Concurrent Validity of Accelerometry and the Observation System for Recording Physical Activity in Children – Preschool
- Presented on 03/01/2011
Background Toward stemming the rise in childhood obesity, researchers are increasingly targeting increased physical activity (PA) in very young children (i.e., 3-5 y). Interventions aimed at this age group are few but growing in number and have typically focused on evaluating changes in equipment, staff development, programs, and policies. Rarer are evaluations of how permanent changes in physical topography affect PA. Measuring PA in this age group differs from other age groups, in part due to incapacity to self-report PA. Immature motor skills and short/transient episodes characterize PA intensity and duration, respectively. Metrics that are sensitive to these characteristics are required for accurate PA measurement. To date, accelerometry, systematic observation, and pedometry have been most frequently used to directly quantify PA in preschool children. There is, however,equivocal evidence concerning the equality of methods. Specifically, accelerometer count thresholds and epoch lengths have been recently questioned in light of resultant overestimation of no- and light PA compared to systematic observation using the Children’s Activity Rating Scale (Oliver et al., 2010).
Objectives In conjunction with evaluating the effects on PA of the redesign and re-purposing of an existing outdoor preschool play space, we assessed the concurrent validity of measuring PA with accelerometers and a newer systematic observation instrument – the Observation System for Recording Physical Activity in Children – Preschool (OSRAC-P; Brown et al., 2006). The OSRAC-P includes observational categories that assess PA type and context, social interaction, and location that are not afforded by accelerometry alone.
Methods Children (n=57; 32 girls; age, M=56.9±4.0 months; 84% normal weight) attending a university preschool were observed during 20-minute recess periods while wearing an Actigraph GT3X accelerometer set for 15-s recording epochs. A total of 140 paired observation-accelerometer recordings were collected over an 8-month period. Accelerometer data were converted to percentages of time spent in sedentary, light, moderate, and vigorous PA according to published cutpoints (Sirard et al., 2005). Observation (5-s observe, 25-s record intervals) data were converted to percentages of time spent in the same four intensity categories. Interrater reliability for PA level on the OSRAC-P was assessed 15 times during latter stages of observer training (M=86.4% SD=5.5%) and the data collection phase (M=84.3%, SD=3.7%). Concurrent validity was assessed using two proportion z-tests and Bland Altman plots.
Results PA intensities (% ± 95%CI O=OSRAC-P, A=accelerometer) included: sedentary (57.8±8.20; 65.9±7.8A; Z=1.40, p=.163), light (27.9±7.40; 25.1±8.2A; Z=-0.53, p=.596), moderate (11.1±5.20; 6.8±4.1A; Z=-1.26, p=.208), and vigorous (3.3±2.90; 2.2±2.5A; Z=-.563, p=.574). Overlap of confidence intervals indicated that the two methods were not statistically different for estimating PA intensity although light- and vigorous-intensity categories appeared more concordant than moderate-intensity and sedentary categories. Bland Altman differences (%O – %A) and limits of agreement were: sedentary (-.095±.306), light (.038±.254), moderate (.048±.143), and vigorous (.010±.137). Equivalence of measures based on interpretation of Bland Altman plots requires that three criteria are met: (1) the average discrepancy between methods is clinically small; (2) the difference between methods does not tend to change as the average increases; and (3) the scatter around the bias line remains constant as the average gets higher. Intensity categories met these criteria in the following manner: sedentary (criterion 2), light (criteria 1-3), moderate (criterion 1), and vigorous (criterion 1).
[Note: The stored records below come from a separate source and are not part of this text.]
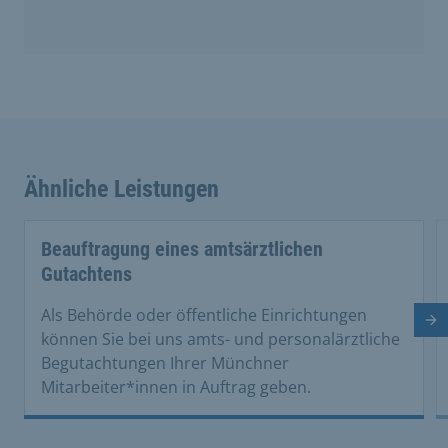
Ähnliche Leistungen
Beauftragung eines amtsärztlichen
Gutachtens
Als Behörde oder öffentliche Einrichtungen
Nä
können Sie bei uns amts- und personalärztliche
Begutachtungen Ihrer Münchner
Mitarbeiter*innen in Auftrag geben.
Conclusions Both objective measures have limitations, and though it is not possible to determine which is more accurate, the present study suggests potential improvements in methods. The OSRAC-P employs a 5-s sampling interval, which may be more sensitive at detecting higher-intensity PA than accelerometry, which by comparison samples over 15-s epochs. Additionally, some activity types listed on the OSRAC-P (e.g., climbing, riding) cannot be as readily detected by accelerometry. Since the OSRAC-P was originally designed to capture only 10-s of PA during each 1-min of observation, a sizeable duration of PA is not coded. Yet the instrument’s long recording interval allows decisions to be made about intensity level, type, context, location, initiator, and group composition, which can be used to better understand variables associated with PA intensity that accelerometry alone cannot provide. The short bursts involved and variety of very young children’s movement necessitate refinement in the measurement of PA. For accelerometry, activity count cutpoints could be developed for shorter epoch durations, and for the OSRAC-P the latency between successive observation intervals could be shortened if adequate levels of reliability are retained. (This may require deletion of several OSRAC-P categories depending on the variables of interest in a particular study.)
Support This study was partially funded by the California Association of Health, Physical Education, Recreation & Dance Foundation for the Promotion of Healthy Lifestyles.